The future will see AI applied to the collected measurements. This will see the loss of about a dozen positions for those who currently review this data. The impact is therefore smaller than the initial automation. However, the benefit will be that inspections can be carried out faster, less errors and no impacts of (for example) human fatigue in what is a pretty repetitive job - looking at pictures of hundreds of kilometres of track. The result will be safer trains. Should we risk the safety of our passengers by NOT applying the best technology to keep them safe?
I agree, I personally have no worries about AI taking away jobs. It will also create jobs. 
The problem with this argument is that in previous industrial revolutions it was people vs people and yes other jobs were created and taken up by displaced workers. We are now talking about a scenario in which even if a new job is created it can still likely be serviced by an AI/robotic solution - certainly in the long run.
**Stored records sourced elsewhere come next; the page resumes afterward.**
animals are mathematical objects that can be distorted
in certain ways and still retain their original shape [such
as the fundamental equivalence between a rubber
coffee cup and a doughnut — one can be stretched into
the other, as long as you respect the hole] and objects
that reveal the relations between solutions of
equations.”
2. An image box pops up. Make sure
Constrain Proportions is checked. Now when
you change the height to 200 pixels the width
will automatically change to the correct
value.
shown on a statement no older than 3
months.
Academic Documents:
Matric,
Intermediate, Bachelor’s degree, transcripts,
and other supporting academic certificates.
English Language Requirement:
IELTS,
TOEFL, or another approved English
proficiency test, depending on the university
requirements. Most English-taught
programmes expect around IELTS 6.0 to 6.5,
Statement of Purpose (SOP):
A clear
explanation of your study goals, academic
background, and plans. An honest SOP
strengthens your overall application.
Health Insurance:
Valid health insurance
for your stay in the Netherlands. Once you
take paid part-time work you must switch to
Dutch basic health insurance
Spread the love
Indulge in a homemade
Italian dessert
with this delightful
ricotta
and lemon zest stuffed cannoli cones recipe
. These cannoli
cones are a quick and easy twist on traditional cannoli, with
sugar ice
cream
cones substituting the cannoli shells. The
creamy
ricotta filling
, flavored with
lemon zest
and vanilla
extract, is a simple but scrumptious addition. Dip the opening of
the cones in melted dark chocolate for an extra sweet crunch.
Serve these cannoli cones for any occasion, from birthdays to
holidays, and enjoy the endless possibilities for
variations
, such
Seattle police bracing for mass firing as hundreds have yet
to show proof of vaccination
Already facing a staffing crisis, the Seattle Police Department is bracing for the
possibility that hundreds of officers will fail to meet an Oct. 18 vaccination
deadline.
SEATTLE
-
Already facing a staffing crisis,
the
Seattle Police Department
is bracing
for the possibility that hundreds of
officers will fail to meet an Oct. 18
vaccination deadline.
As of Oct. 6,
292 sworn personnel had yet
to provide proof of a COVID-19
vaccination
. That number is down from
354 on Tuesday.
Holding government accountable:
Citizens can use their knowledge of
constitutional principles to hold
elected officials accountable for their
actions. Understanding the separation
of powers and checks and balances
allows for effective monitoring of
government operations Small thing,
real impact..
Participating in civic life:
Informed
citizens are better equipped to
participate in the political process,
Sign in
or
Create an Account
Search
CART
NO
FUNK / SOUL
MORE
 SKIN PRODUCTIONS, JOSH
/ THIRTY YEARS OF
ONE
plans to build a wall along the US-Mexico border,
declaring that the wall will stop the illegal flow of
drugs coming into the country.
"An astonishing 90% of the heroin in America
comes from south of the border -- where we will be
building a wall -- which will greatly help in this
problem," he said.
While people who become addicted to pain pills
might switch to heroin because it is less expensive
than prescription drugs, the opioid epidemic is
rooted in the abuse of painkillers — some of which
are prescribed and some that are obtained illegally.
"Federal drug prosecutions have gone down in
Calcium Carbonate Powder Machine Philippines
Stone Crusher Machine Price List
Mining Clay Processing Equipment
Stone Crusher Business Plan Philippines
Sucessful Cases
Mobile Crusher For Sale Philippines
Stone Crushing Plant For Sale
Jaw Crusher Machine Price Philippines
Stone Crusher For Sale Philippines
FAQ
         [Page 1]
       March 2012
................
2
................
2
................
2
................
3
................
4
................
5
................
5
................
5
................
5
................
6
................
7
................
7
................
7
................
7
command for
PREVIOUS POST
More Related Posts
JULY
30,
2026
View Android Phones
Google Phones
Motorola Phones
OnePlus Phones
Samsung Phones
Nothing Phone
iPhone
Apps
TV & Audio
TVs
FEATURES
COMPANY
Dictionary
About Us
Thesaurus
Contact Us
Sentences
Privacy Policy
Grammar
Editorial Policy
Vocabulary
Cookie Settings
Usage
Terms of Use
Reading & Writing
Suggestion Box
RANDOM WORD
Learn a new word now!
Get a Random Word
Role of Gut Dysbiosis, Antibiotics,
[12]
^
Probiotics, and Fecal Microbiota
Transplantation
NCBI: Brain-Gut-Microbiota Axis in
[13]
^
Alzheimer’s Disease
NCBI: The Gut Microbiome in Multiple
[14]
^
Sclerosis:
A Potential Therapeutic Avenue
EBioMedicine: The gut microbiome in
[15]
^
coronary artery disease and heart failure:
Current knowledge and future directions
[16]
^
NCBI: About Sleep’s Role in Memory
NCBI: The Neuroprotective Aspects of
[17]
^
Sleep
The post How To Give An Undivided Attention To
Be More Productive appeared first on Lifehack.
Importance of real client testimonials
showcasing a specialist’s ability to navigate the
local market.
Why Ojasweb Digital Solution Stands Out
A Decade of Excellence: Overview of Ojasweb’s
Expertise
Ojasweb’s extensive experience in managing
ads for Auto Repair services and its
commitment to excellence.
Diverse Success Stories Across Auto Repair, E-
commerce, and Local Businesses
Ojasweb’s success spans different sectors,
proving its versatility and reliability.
When asked what jobs cannot be taken in this way the typical response also appears to be either a) some high flying Big Data Scientist type position (of which there are relatively few and are beyond the capabilities of most workers) or b) positions requiring high degrees of non-standard manual desterity/activity - odd job men and plumbers one would assume? - generally though jobs that are likely to be low paid manual? There is also talk of 'creative' jobs - yet there are AIs developed to analyse music back catalogues and compose new tunes, paint pictures etc etc - the problem again then is not so much that new jobs may not be created but that these two will be undertaken by machines. All this when global wealth is increasingly polarised - the future looks pretty bleak for the average worker.
While I am not against some AI, I know several people who work in Customer Service. While it is not an enjoyable job, it pays better than retail and has benefits. As to retraining, who will be offering the retraining? These people are making only enough to get by.